→ Work request
Look through the lines below and copy each one that includes "done".

→ Extracted records
▼▼▼
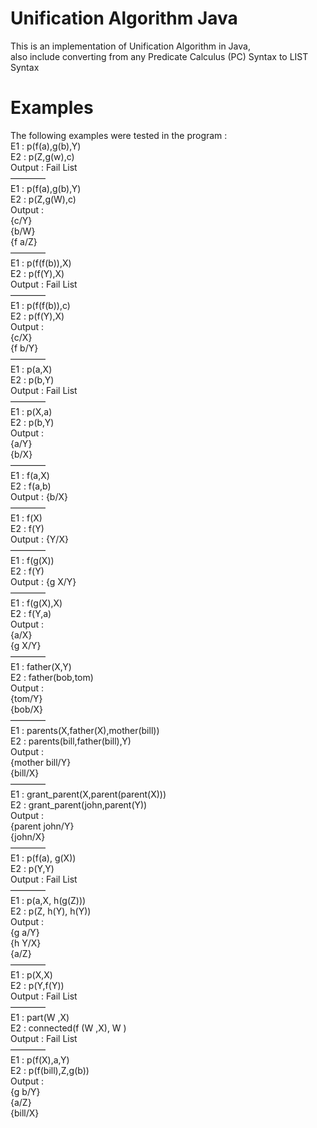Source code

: # Unification Algorithm Java
This is an implementation of Unification Algorithm in Java, <br />
also include converting from any Predicate Calculus (PC) Syntax to LIST Syntax<br />

# Examples
The following examples were tested in the program :<br />
E1 : p(f(a),g(b),Y)<br />
E2 : p(Z,g(w),c)<br />
Output : Fail List<br />
————<br />
E1 : p(f(a),g(b),Y)<br />
E2 : p(Z,g(W),c)<br />
Output :<br />
{c/Y}<br />
{b/W}<br />
{f a/Z}<br />
————<br />
E1 : p(f(f(b)),X)<br />
E2 : p(f(Y),X)<br />
Output : Fail List<br />
————<br />
E1 : p(f(f(b)),c)<br />
E2 : p(f(Y),X)<br />
Output :<br />
{c/X}<br />
{f b/Y}<br />
————<br />
E1 : p(a,X)<br />
E2 : p(b,Y)<br />
Output : Fail List<br />
————<br />
E1 : p(X,a)<br />
E2 : p(b,Y)<br />
Output : <br />
{a/Y}<br />
{b/X}<br />
————<br />
E1 : f(a,X)<br />
E2 : f(a,b)<br />
Output : {b/X}<br />
————<br />
E1 : f(X)<br />
E2 : f(Y)<br />
Output : {Y/X}<br />
————<br />
E1 : f(g(X))<br />
E2 : f(Y)<br />
Output : {g X/Y}<br />
————<br />
E1 : f(g(X),X)<br />
E2 : f(Y,a)<br />
Output :<br />
{a/X}<br />
{g X/Y}<br />
————<br />
E1 : father(X,Y)<br />
E2 : father(bob,tom)<br />
Output :<br />
{tom/Y}<br />
{bob/X}<br />
————<br />
E1 : parents(X,father(X),mother(bill))<br />
E2 : parents(bill,father(bill),Y)<br />
Output : <br />
{mother bill/Y}<br />
{bill/X}<br />
————<br />
E1 : grant_parent(X,parent(parent(X)))<br />
E2 : grant_parent(john,parent(Y))<br />
Output :<br />
{parent john/Y}<br />
{john/X}<br />
————<br />
E1 : p(f(a), g(X))<br />
E2 : p(Y,Y)<br />
Output : Fail List<br />
————<br />
E1 : p(a,X, h(g(Z)))<br />
E2 : p(Z, h(Y), h(Y))<br />
Output :<br />
{g a/Y}<br />
{h Y/X}<br />
{a/Z}<br />
————<br />
E1 : p(X,X)<br />
E2 : p(Y,f(Y))<br />
Output : Fail List<br />
————<br />
E1 : part(W ,X)<br />
E2 : connected(f (W ,X), W )<br />
Output : Fail List<br />
————<br />
E1 : p(f(X),a,Y)<br />
E2 : p(f(bill),Z,g(b))<br />
Output : <br />
{g b/Y}<br />
{a/Z}<br />
{bill/X}<br />
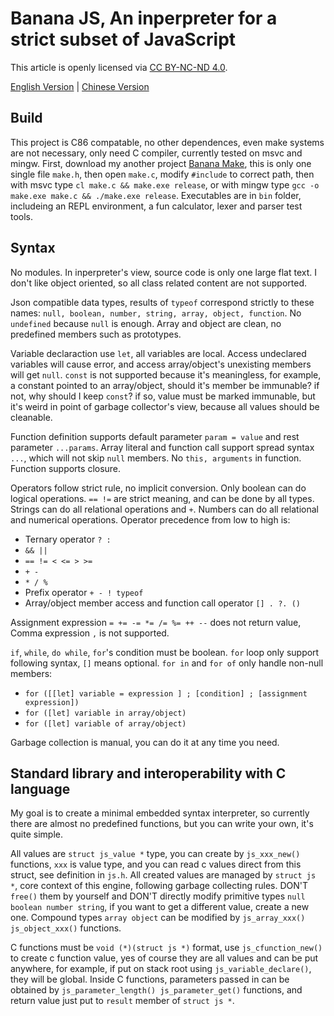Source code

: # Banana JS, An inperpreter for a strict subset of JavaScript

This article is openly licensed via [CC BY-NC-ND 4.0](https://creativecommons.org/licenses/by-nc-nd/4.0/).

[English Version](README.md) | [Chinese Version](README_zhCN.md)

## Build

This project is C86 compatable, no other dependences, even make systems are not necessary, only need C compiler, currently tested on msvc and mingw. First, download my another project [Banana Make](https://github.com/shajunxing/banana-make), this is only one single file `make.h`, then open `make.c`, modify `#include` to correct path, then with msvc type `cl make.c && make.exe release`, or with mingw type `gcc -o make.exe make.c && ./make.exe release`. Executables are in `bin` folder, includeing an REPL environment, a fun calculator, lexer and parser test tools.

## Syntax

No modules. In inperpreter's view, source code is only one large flat text. I don't like object oriented, so all class related content are not supported.

Json compatible data types, results of `typeof` correspond strictly to these names: `null, boolean, number, string, array, object, function`. No `undefined` because `null` is enough. Array and object are clean, no predefined members such as prototypes.

Variable declaraction use `let`, all variables are local. Access undeclared variables will cause error, and access array/object's unexisting members will get `null`. `const` is not supported because it's meaningless, for example, a constant pointed to an array/object, should it's member be immunable? if not, why should I keep `const`? if so, value must be marked immunable, but it's weird in point of garbage collector's view, because all values should be cleanable.

Function definition supports default parameter `param = value` and rest parameter `...params`. Array literal and function call support spread syntax `...`, which will not skip `null` members. No `this, arguments` in function. Function supports closure.

Operators follow strict rule, no implicit conversion. Only boolean can do logical operations. `== !=` are strict meaning, and can be done by all types. Strings can do all relational operations and `+`. Numbers can do all relational and numerical operations. Operator precedence from low to high is:

- Ternary operator `? :`
- `&& ||`
- `== != < <= > >=`
- `+ -`
- `* / %`
- Prefix operator `+ - ! typeof`
- Array/object member access and function call operator `[] . ?. ()`

Assignment expression `= += -= *= /= %= ++ --` does not return value, Comma expression `,` is not supported.

`if`, `while`, `do while`, `for`'s condition must be boolean. `for` loop only support following syntax, `[]` means optional. `for in` and `for of` only handle non-null members:

- `for ([[let] variable = expression ] ; [condition] ; [assignment expression])`
- `for ([let] variable in array/object)`
- `for ([let] variable of array/object)`

Garbage collection is manual, you can do it at any time you need.

## Standard library and interoperability with C language

My goal is to create a minimal embedded syntax interpreter, so currently there are almost no predefined functions, but you can write your own, it's quite simple.

All values are `struct js_value *` type, you can create by `js_xxx_new()` functions, `xxx` is value type, and you can read c values direct from this struct, see definition in `js.h`. All created values are managed by `struct js *`, core context of this engine, following garbage collecting rules. DON'T `free()` them by yourself and DON'T directly modify primitive types `null boolean number string`, if you want to get a different value, create a new one. Compound types `array object` can be modified by `js_array_xxx() js_object_xxx()` functions.

C functions must be `void (*)(struct js *)` format, use `js_cfunction_new()` to create c function value, yes of course they are all values and can be put anywhere, for example, if put on stack root using `js_variable_declare()`, they will be global. Inside C functions, parameters passed in can be obtained by `js_parameter_length() js_parameter_get()` functions, and return value just put to `result` member of `struct js *`.

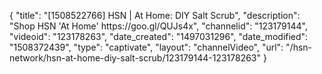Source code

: {
    "title": "[1508522766] HSN | At Home: DIY Salt Scrub",
    "description": "Shop HSN 'At Home' https:\/\/goo.gl\/QUJs4x",
    "channelid": "123179144",
    "videoid": "123178263",
    "date_created": "1497031296",
    "date_modified": "1508372439",
    "type": "captivate",
    "layout": "channelVideo",
    "url": "\/hsn-network\/hsn-at-home-diy-salt-scrub\/123179144-123178263"
}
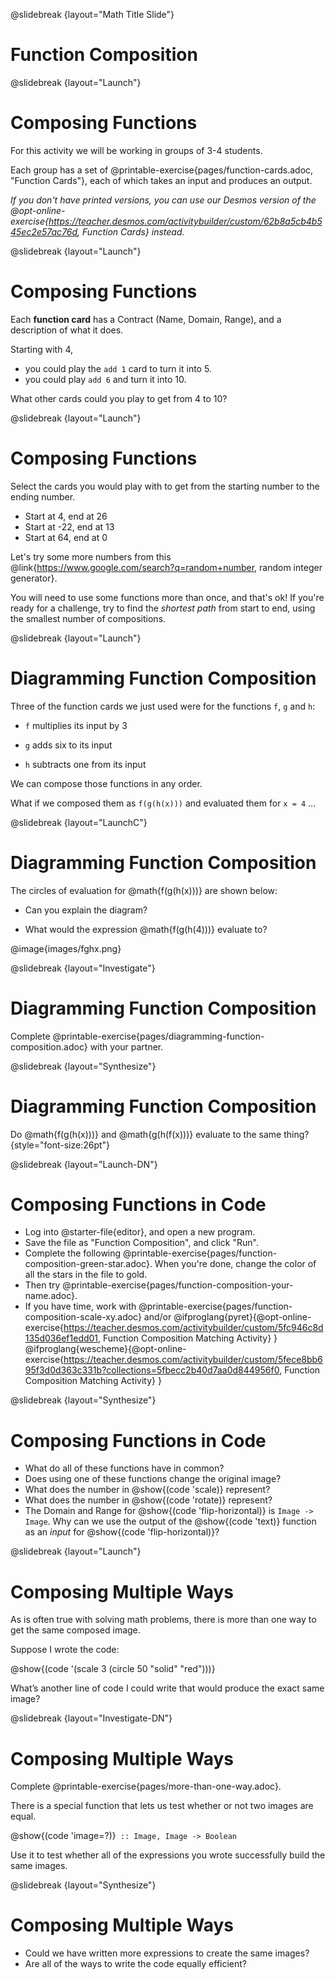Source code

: @slidebreak
{layout="Math Title Slide"}
# Function Composition

<!--
To learn more about how to use PearDeck, and how to view the embedded links on these slides without going into present mode visit https://help.peardeck.com/en
-->
@slidebreak
{layout="Launch"}
# Composing Functions 

For this activity we will be working in groups of 3-4 students.

Each group has a set of @printable-exercise{pages/function-cards.adoc, "Function Cards"}, each of which takes an input and produces an output. 

_If you don't have printed versions, you can use our Desmos version of the @opt-online-exercise{https://teacher.desmos.com/activitybuilder/custom/62b8a5cb4b545ec2e57ac76d, Function Cards} instead._

@slidebreak
{layout="Launch"}
# Composing Functions

Each __function card__ has a Contract (Name, Domain, Range), and a description of what it does. 

Starting with 4, 
- you could play the `add 1` card to turn it into 5.
- you could play `add 6` and turn it into 10.

What other cards could you play to get from 4 to 10? 
 
@slidebreak
{layout="Launch"}
# Composing Functions

Select the cards you would play with to get from the starting number to the ending number. 
- Start at 4, end at 26
- Start at -22, end at 13
- Start at 64, end at 0

Let's try some more numbers from this @link{https://www.google.com/search?q=random+number, random integer generator}.

You will need to use some functions more than once, and that's ok! If you're ready for a challenge, try to find the _shortest path_ from start to end, using the smallest number of compositions.

@slidebreak
{layout="Launch"}
# Diagramming Function Composition

Three of the function cards we just used were for the functions `f`, `g` and `h`:

* `f` multiplies its input by 3

* `g` adds six to its input

* `h` subtracts one from its input

We can compose those functions in any order. 

What if we composed them as `f(g(h(x)))` and evaluated them for `x = 4` ...

<!--
Answer on next slide!
-->

@slidebreak
{layout="LaunchC"}
# Diagramming Function Composition

The circles of evaluation for @math{f(g(h(x)))} are shown below:

* Can you explain the diagram? 

* What would the expression @math{f(g(h(4)))} evaluate to?

@image{images/fghx.png}

<!--
4 - 1 = 3
3 + 6 = 9
9 * 3 = 27	
-->

@slidebreak
{layout="Investigate"}
# Diagramming Function Composition

Complete @printable-exercise{pages/diagramming-function-composition.adoc} with your partner.

@slidebreak
{layout="Synthesize"}
# Diagramming Function Composition

Do @math{f(g(h(x)))} and @math{g(h(f(x)))} evaluate to the same thing? {style="font-size:26pt"}

<!--
Why not? _order matters!_
-->

@slidebreak
{layout="Launch-DN"}
# Composing Functions in Code 

- Log into @starter-file{editor}, and open a new program.
- Save the file as "Function Composition", and click "Run".
- Complete the following @printable-exercise{pages/function-composition-green-star.adoc}. When you're done, change the color of all the stars in the file to gold. 
- Then try @printable-exercise{pages/function-composition-your-name.adoc}.
- If you have time, work with @printable-exercise{pages/function-composition-scale-xy.adoc} and/or
@ifproglang{pyret}{@opt-online-exercise{https://teacher.desmos.com/activitybuilder/custom/5fc946c8d135d036ef1edd01, Function Composition Matching Activity}
}
@ifproglang{wescheme}{@opt-online-exercise{https://teacher.desmos.com/activitybuilder/custom/5fece8bb695f3d0d363c331b?collections=5fbecc2b40d7aa0d844956f0, Function Composition Matching Activity}
}

<!--
While students are exploring, be available for support but encourage student discussion to solve problems. Many student questions can be addressed with these responses:

Did you try drawing the Circle of Evaluation first? 
Did you check the @dist-link{Contracts.shtml, contract}? 
Have you pressed the Run button to save your Definitions changes?

Encourage students to practice writing comments in the code to describe what is being produced, using @ifproglang{wescheme}{`;`} @ifproglang{pyret}{`#`} at the beginning of the line.
-->


@slidebreak
{layout="Synthesize"}
# Composing Functions in Code

- What do all of these functions have in common?
- Does using one of these functions change the original image?
- What does the number in @show{(code 'scale)} represent?
- What does the number in @show{(code 'rotate)} represent?
- The Domain and Range for @show{(code 'flip-horizontal)} is `Image -> Image`.  Why can we use the output of the @show{(code 'text)} function as an _input_ for @show{(code 'flip-horizontal)}?

<!-- 
Fun with Images!
Now that students have learned how to use all of these image-composing functions, you may want to give them a chance to create a design of their own, tasking them with using at least 4 functions to create an image of their choosing.

Our @lesson-link{flags/} also dives deeper into image composition.
-->

@slidebreak
{layout="Launch"}
# Composing Multiple Ways 

As is often true with solving math problems, there is more than one way to get the same composed image.

Suppose I wrote the code: 

@show{(code '(scale 3 (circle 50 "solid" "red")))}

What’s another line of code I could write that would produce the exact same image?
    
<!-- 
@show{(code '(circle 150 "solid" "red"))}
-->

@slidebreak
{layout="Investigate-DN"}
# Composing Multiple Ways 

Complete @printable-exercise{pages/more-than-one-way.adoc}.

There is a special function that lets us test whether or not two images are equal.

@show{(code 'image=?)}` :: Image, Image -> Boolean`

Use it to test whether all of the expressions you wrote successfully build the same images.

@slidebreak
{layout="Synthesize"}
# Composing Multiple Ways 

- Could we have written more expressions to create the same images?
- Are all of the ways to write the code equally efficient?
▲▲▲
→ Response area
Operators follow strict rule, no implicit conversion. Only boolean can do logical operations. `== !=` are strict meaning, and can be done by all types. Strings can do all relational operations and `+`. Numbers can do all relational and numerical operations. Operator precedence from low to high is:
- Complete the following @printable-exercise{pages/function-composition-green-star.adoc}. When you're done, change the color of all the stars in the file to gold. 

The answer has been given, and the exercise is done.